Yea getting hit by anti-trust laws can be damn costly to a company.


Also Via is probably left out in the cold.

Good news for AMD stockholders(stock is already up 20%+).


VIA/Centaur settled a patent lawsuit with Intel a few years ago and got a 10-year license.


Let's hope more and more free and open-source software make x86 compatibility a need of the past.


Avoiding spending more money on litigation has to be a win for everyone, including the customers of these companies.

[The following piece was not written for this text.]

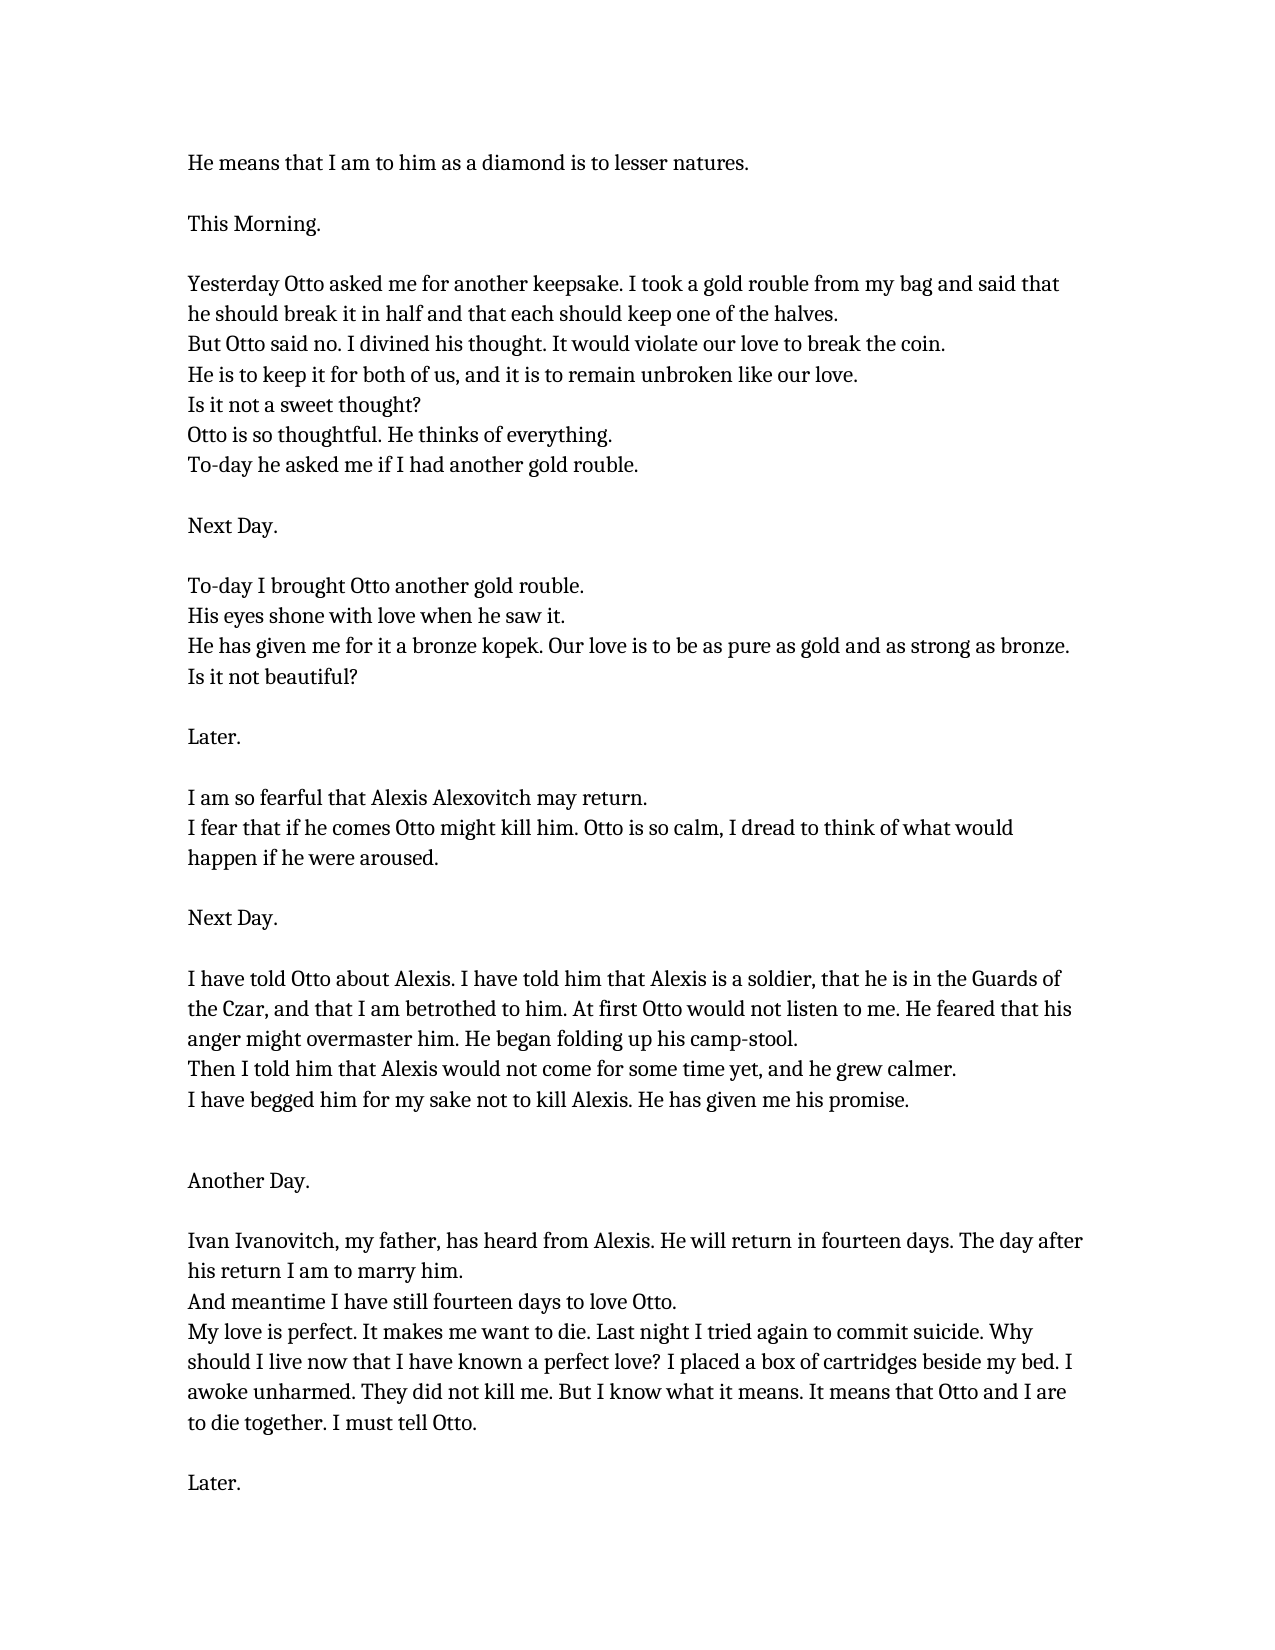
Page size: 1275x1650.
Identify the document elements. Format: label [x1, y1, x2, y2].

text [187, 1168, 1087, 1496]
text [187, 150, 1087, 1143]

But what about the chi^H^H^Hlawyers?


I wonder how comparable this agreement will be to the one signed between Microsoft and Apple that ended their legal battles over "look and feel." They signed patent cross-licensing agreements about five years later.

But the agreement came when Apple had all but lost the PC market to Microsoft--the agreement was Apple's way of capitulating and Microsoft allowing Apple to save face.

What does this mean for the Intel monopoly position in the market?


Right now, Intel can easily maintain their position on products alone -- the only place AMD can compete is on the low end, and even there Intel can cut prices to where AMD just can't compete if Intel feels like it.

All the anticompetitive stuff happened when AMD genuinely had the better product, and until that happens again, I doubt anything will happen to Intel's position.


Let's just hope that it DOES happen again!


That money will be redirected to investors. Btw, AMD holds a debt of comparable size.